Ainsi tournées face à l'intérieur de l'île,
on peut supposer que les ahus étaient un lieu de culte,
et qu'ils avaient pour rôle de protéger les membres
du clan et servaient de sépultures.
En recoupant les informations des archéologues et celles
fournies par les légendes, l'histoire de l'île peut
être divisée en trois périodes :
- de l'arrivée des hommes jusque vers l'an 1000 :
les Pascuans s'installent.
- de l'an 1000 à 1500 : ils sont au maximum de leur
expansion, ils construisent les statues géantes.
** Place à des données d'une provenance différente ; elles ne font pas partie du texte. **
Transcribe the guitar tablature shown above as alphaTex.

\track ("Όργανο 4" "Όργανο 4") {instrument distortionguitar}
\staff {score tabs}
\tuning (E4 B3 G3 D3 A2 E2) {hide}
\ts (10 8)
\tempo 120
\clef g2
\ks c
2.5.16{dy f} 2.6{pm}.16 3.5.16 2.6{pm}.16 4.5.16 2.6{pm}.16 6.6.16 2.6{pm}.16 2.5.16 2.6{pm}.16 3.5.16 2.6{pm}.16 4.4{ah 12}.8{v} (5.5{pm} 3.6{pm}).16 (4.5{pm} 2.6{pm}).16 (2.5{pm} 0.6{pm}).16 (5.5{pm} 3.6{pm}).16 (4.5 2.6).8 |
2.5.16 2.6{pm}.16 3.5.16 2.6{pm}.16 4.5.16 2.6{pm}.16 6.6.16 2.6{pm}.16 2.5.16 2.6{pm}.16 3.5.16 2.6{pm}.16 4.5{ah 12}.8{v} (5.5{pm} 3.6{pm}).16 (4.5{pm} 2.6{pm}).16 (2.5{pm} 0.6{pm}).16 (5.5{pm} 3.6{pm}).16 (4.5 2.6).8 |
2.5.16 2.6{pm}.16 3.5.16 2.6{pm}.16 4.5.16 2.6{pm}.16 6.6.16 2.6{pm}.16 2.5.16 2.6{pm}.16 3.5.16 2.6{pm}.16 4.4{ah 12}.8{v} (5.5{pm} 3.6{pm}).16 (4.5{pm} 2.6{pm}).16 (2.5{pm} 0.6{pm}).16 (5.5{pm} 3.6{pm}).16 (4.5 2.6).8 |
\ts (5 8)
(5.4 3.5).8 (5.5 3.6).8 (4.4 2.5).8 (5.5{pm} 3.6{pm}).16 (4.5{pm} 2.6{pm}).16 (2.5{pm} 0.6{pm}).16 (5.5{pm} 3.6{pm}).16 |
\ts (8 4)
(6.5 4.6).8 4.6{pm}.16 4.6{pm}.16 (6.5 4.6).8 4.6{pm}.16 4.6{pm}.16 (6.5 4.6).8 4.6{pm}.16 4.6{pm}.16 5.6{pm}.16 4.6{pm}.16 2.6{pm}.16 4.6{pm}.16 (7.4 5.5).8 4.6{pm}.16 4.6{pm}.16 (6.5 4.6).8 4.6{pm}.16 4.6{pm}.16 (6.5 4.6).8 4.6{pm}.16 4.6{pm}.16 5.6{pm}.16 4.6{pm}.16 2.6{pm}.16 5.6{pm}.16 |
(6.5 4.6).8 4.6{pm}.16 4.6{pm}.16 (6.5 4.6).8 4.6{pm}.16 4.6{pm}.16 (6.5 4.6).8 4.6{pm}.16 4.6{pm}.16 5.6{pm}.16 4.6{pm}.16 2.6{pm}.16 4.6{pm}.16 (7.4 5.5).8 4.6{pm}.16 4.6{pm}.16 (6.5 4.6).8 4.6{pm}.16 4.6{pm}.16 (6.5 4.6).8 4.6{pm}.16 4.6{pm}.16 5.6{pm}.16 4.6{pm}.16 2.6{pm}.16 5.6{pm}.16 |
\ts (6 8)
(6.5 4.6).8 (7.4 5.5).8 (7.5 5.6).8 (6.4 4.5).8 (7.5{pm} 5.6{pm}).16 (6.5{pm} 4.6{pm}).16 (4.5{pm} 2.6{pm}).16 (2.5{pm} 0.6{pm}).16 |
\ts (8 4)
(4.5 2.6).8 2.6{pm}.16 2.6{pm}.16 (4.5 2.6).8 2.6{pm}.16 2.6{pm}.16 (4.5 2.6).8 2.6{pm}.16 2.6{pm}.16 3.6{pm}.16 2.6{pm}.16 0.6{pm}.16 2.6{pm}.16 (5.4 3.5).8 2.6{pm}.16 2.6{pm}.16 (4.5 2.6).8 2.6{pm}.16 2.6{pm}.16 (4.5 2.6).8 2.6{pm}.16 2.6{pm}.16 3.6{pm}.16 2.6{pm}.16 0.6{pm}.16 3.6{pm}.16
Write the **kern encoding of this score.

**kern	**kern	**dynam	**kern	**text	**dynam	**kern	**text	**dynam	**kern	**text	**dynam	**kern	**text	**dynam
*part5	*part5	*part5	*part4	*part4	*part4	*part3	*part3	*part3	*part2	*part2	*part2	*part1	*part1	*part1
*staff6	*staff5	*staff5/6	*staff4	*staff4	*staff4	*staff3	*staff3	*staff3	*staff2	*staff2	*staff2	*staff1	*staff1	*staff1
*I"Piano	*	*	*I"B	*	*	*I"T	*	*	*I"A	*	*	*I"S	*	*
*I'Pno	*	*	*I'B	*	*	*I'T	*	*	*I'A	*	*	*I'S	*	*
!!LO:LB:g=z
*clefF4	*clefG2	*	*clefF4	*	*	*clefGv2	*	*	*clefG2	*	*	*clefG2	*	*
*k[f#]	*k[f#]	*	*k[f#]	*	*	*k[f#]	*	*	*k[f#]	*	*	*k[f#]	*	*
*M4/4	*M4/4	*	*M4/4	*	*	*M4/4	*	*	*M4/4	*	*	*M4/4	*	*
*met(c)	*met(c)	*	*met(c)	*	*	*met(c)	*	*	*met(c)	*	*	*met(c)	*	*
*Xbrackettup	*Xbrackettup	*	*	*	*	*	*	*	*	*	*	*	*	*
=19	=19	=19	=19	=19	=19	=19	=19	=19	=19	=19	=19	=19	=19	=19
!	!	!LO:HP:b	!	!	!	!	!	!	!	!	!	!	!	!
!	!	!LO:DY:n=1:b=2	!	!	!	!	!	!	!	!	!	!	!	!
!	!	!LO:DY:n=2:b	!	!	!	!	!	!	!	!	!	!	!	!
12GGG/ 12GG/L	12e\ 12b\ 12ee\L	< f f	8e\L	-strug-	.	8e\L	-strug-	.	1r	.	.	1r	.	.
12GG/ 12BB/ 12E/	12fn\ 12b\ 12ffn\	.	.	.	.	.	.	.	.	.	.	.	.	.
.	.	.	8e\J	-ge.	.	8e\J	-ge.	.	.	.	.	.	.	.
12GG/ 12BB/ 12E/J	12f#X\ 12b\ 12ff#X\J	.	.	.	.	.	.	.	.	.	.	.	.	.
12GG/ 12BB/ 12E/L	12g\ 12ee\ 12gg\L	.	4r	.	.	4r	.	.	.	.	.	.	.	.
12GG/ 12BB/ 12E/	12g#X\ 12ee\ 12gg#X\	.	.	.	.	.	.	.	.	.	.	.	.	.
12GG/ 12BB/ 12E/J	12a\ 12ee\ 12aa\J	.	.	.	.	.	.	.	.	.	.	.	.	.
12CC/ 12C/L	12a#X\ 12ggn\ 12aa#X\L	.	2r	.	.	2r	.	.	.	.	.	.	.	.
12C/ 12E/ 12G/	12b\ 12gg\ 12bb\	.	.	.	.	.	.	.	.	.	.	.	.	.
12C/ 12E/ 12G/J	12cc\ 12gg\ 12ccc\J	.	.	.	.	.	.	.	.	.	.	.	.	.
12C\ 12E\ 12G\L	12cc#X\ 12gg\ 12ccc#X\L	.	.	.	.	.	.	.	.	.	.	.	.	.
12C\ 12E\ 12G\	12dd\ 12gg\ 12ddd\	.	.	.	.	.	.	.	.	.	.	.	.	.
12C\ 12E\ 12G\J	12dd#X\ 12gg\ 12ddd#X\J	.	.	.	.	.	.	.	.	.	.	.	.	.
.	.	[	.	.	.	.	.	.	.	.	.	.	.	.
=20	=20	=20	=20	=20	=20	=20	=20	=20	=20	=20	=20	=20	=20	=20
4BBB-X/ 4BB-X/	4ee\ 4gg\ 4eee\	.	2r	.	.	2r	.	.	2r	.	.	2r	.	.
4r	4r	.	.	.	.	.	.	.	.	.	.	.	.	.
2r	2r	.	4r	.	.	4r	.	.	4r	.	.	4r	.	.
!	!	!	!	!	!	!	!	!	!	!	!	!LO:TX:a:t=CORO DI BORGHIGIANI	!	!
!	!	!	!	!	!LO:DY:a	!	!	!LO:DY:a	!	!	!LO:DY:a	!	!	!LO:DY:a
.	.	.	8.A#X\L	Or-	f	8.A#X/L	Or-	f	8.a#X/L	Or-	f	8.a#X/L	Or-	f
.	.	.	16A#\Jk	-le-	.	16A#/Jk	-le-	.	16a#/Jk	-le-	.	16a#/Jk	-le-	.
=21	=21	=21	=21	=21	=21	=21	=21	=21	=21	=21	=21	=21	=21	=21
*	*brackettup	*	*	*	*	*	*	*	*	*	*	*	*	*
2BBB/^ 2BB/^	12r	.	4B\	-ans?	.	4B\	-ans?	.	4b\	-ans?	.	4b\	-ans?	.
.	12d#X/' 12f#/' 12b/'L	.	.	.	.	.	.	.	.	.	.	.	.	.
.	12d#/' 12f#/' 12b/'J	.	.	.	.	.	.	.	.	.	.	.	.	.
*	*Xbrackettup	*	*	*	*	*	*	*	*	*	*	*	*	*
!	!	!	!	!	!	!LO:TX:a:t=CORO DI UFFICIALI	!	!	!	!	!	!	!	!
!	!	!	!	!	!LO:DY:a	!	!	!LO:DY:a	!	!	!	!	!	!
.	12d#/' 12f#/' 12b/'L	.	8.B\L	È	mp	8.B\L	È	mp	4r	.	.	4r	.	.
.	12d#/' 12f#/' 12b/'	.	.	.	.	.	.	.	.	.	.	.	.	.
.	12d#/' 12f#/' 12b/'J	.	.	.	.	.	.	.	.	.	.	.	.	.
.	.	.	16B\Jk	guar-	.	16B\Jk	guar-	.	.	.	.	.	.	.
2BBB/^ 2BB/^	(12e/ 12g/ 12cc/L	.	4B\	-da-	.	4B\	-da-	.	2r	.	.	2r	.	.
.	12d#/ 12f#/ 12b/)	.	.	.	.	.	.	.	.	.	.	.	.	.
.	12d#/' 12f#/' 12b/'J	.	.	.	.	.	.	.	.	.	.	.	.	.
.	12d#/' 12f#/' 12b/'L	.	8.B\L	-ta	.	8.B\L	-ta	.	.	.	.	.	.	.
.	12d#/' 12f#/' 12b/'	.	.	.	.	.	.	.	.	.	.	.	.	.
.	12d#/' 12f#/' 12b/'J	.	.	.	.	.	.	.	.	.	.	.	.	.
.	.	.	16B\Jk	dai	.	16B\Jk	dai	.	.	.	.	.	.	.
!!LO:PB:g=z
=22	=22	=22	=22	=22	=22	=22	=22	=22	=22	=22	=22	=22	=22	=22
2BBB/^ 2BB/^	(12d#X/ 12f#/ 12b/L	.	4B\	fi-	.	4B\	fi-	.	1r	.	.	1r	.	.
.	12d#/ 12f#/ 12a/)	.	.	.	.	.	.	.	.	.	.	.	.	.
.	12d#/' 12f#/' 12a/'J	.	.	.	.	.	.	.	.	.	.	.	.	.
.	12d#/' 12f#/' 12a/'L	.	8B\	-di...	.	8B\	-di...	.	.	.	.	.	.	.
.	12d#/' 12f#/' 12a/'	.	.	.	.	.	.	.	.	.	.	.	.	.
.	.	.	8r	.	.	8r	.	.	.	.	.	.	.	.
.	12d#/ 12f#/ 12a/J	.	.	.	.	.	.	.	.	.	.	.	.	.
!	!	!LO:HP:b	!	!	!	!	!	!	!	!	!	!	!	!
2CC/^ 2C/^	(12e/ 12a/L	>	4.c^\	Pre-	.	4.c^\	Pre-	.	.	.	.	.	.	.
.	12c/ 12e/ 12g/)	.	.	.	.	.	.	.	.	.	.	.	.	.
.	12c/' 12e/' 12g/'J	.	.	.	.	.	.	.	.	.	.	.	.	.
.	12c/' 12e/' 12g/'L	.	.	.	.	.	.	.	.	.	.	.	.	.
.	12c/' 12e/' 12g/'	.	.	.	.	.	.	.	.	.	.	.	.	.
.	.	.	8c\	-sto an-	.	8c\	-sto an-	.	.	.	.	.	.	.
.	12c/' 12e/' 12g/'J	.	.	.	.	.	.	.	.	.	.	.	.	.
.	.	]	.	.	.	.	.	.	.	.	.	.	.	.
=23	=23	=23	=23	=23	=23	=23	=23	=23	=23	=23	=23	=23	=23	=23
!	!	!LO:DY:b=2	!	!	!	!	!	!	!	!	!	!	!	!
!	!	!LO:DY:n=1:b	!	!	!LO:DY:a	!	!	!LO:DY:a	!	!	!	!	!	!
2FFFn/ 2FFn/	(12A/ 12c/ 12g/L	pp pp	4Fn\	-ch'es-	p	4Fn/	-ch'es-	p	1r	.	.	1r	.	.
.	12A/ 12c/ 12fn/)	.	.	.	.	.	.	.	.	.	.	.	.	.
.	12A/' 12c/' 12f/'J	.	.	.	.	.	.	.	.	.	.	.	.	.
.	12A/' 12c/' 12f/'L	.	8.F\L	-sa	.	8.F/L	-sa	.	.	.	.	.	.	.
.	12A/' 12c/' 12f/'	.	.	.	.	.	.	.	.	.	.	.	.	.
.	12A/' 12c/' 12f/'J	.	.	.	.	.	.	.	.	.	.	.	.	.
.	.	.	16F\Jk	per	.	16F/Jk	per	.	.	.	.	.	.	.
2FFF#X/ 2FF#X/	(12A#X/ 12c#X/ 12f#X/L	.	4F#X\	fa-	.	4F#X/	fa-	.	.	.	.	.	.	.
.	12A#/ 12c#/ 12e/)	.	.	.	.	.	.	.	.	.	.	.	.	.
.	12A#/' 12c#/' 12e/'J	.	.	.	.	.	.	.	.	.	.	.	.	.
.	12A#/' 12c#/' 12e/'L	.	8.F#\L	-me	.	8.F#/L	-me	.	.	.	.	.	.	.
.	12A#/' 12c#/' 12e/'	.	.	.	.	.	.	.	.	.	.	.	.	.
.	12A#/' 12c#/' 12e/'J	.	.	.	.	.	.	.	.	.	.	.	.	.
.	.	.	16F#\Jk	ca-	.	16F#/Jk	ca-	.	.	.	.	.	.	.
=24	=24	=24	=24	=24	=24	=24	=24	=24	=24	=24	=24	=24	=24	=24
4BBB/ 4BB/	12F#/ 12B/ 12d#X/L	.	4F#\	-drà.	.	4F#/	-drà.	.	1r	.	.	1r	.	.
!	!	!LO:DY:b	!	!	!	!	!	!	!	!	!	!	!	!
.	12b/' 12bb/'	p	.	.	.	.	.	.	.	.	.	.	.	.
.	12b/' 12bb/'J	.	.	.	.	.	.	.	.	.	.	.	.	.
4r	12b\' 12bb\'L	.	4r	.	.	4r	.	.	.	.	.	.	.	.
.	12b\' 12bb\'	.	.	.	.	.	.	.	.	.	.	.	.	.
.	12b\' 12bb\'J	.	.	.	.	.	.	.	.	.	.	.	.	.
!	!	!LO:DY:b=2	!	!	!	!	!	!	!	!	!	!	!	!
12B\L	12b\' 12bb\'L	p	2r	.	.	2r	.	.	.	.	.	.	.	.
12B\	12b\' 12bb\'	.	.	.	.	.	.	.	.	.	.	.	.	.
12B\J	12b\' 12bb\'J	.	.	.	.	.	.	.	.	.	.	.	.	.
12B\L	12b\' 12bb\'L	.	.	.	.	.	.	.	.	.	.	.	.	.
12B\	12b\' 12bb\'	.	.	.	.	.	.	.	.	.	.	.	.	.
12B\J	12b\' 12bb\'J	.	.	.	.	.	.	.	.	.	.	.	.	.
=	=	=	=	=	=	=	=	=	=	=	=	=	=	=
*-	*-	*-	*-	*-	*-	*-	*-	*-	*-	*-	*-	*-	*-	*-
Une hypothèse
a été émise selon laquelle la constuction
de statues de plus en plus grandes était une question de
prestige entre les clans.
- de l'an 1500 à 1722 : le déboisement entraîne
les famines et les guerres. Victimes de leur expansion, la surpopulation
entraîne la surexploitation des ressources de l'île,
ou peut être qu'il y eut un changement climatique provoquant
une sécheresse. Une hypothèse concernant l'arrêt
immédiat de la construction des statues serait que les
pascuans auraient perdu foi en leur religion et leur roi (à
cause des famines, ils pensaient qu'ils ne les protégeaient
plus), ainsi les pascuans n'avaient plus besoin de construire
des statues en l'honneur de leurs aïeux.
La rencontre avec le monde extérieur se révéla encore plus catastrophiques que les guerres. Le plus important massacre des Pascuans arriva avec les Péruviens. En décembre 1862, ces derniers débarquent sur l'île et attirent les Pascuans avec des pacotilles, puis les massacrent. La moitié de la population indigène (soit environ 1000 personnes) est emmenée au Pérou et sert d'esclave pour ramasser le guano (excréments d'oiseaux). Après quelques mois il n'en reste qu'une centaine. Ému par leur sort, l'évêque de Tahiti obtient leur rapatriement, mais au cours du voyage 85 meurent de la tuberculose et de la petite vérole. Les quinze rescapés introduisent ces maladies sur l'île. En 1864, lorsque le missionnaire Eugène Eyraud s'y installe, il ne reste plus que 600 habitants, déracinés, déstructurés, qui se convertissent sans résistance au catholicisme.